ヘウォンの問いに苦笑いしたハヨンはどうやらその事をよく尋ねられるらしい。ゆるゆるとかぶりを振った。

「いえ、私はれっきとした燐の者です。父も母も異国の血は一滴も混じっておりません。何故なのかはわからないのですが、生まれつき私は赤い目をしているのです。」

 そう、ハヨンの目は赤く燃え立つ炎のような色をしていたのだ。生まれたとき周りから災いを招くと疎まれたり、珍しいので見世物小屋に売ろうと誘拐されそうになったことがあった。
 それでもハヨンがこの目を疎ましく思わないのは、母のチャンヒのおかげだろう。チャンヒはいつも、「貴方の目は神聖な色なのよ。王国の旗や宮殿に使われている赤色と同じだもの。貴方はきっとこの国の守り神に祝福されて産まれてきたんだわ。」と

(そういえば私が剣士を志したのも、この赤い目が引き合わせた運命なのかも知れない…。)

 今までのことを思い返し終えて、ハヨンはそんな考えが頭に浮かんだ。
 ハヨンが剣士を志したきっかけは今から一昔ほど前に遡る。
 
父が死んで間もない頃だった。父が鍛冶屋を営んでいたことで生計を立てていたハヨン達は、稼ぐ術を失い、家を引き払って王都から遠く離れたさびれた街の小さな家に移り住んだ。
 母のチャンヒはなんとかその街の地主の屋敷の厨房で働くことになり、食いつなぐ程度には稼げていた。前のように豊かな生活でも無いが、なんとか生きていける。そうハヨンとチャンヒが思っていた矢先、またしても危機が訪れた。
 チャンヒが重い病にかかったのだ。
 ハヨンはチャンヒが貯めていたほんの少しの貯金の大半を使って医術師に診てもらい、そして薬を貰った。
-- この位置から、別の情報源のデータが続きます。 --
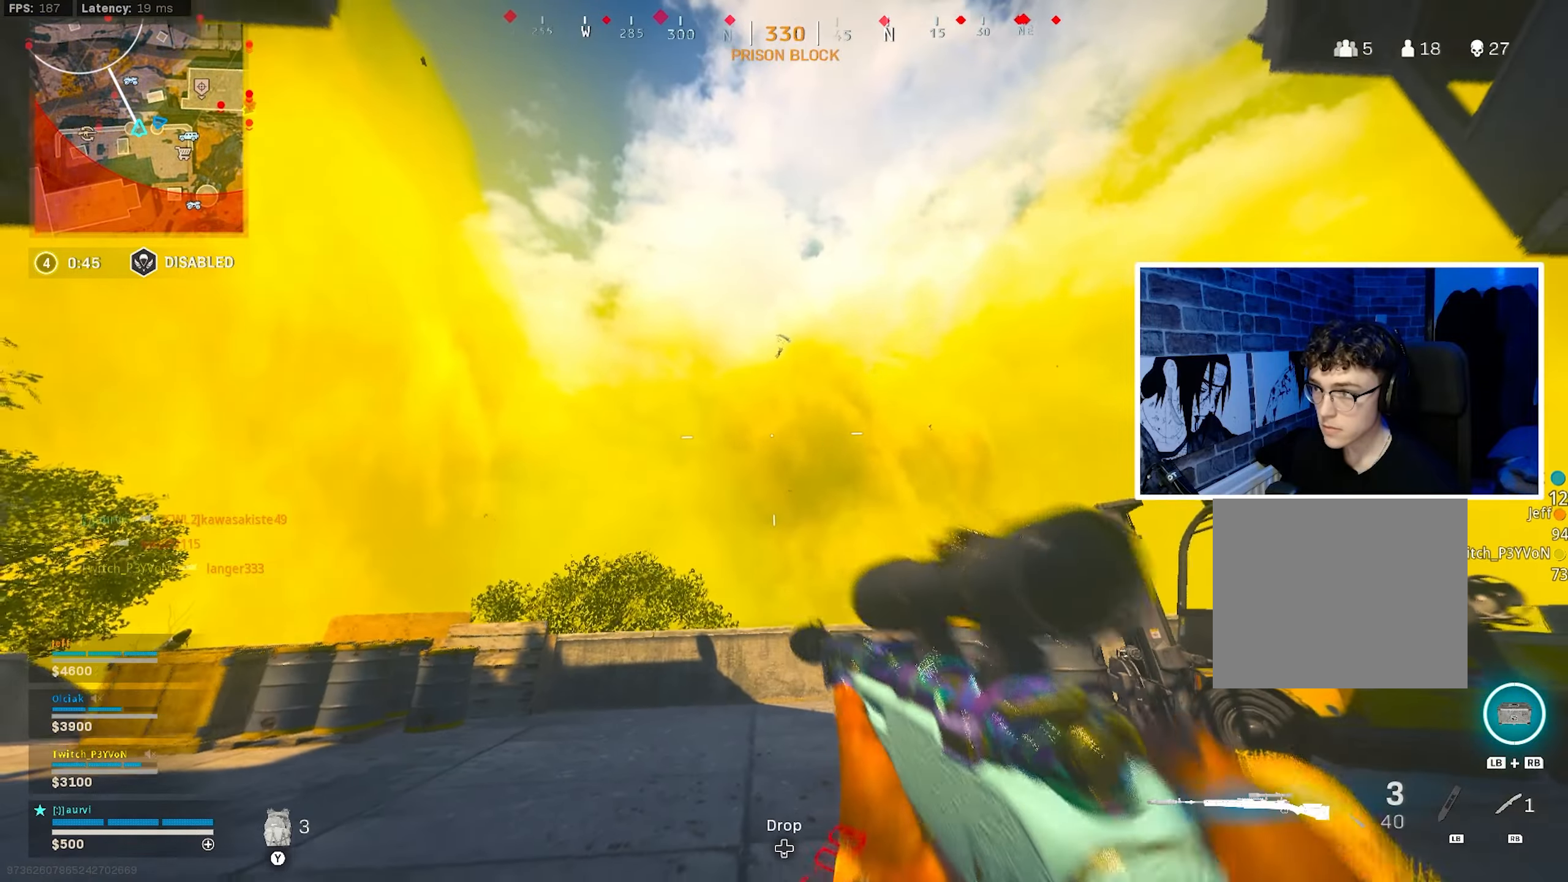
{"buttons": [], "left_stick": "down-right", "right_stick": "left", "events": [[66, "right_stick", "down"], [116, "left_stick", "down-left"], [216, "right_stick", "center"], [233, "left_stick", "up-left"], [316, "right_stick", "down"], [383, "left_stick", "up-right"], [450, "right_stick", "left"], [466, "left_stick", "down-right"]]}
「これはかなり高価な薬だ。お母さんの病は時間をかければ治せる。もし良かったら俺の手伝いをしないか。そのかわりに薬が足りなくなったらその分を渡すし、食事ぐらいならなんとかなるぐらいの報酬もやる。」

 医術師は様々な街に出向いて治療をしていたので、それなりに稼いでいたのだろう。幼いハヨンにできる手伝いなど限られていただろうに、親切にそう提案した。
(薬があれば母さんは助かる…。)

「はい。よろしくお願いします」

 そしてハヨンは毎日街の外れから医術師のいる街の中心地まで通うようになったのだった。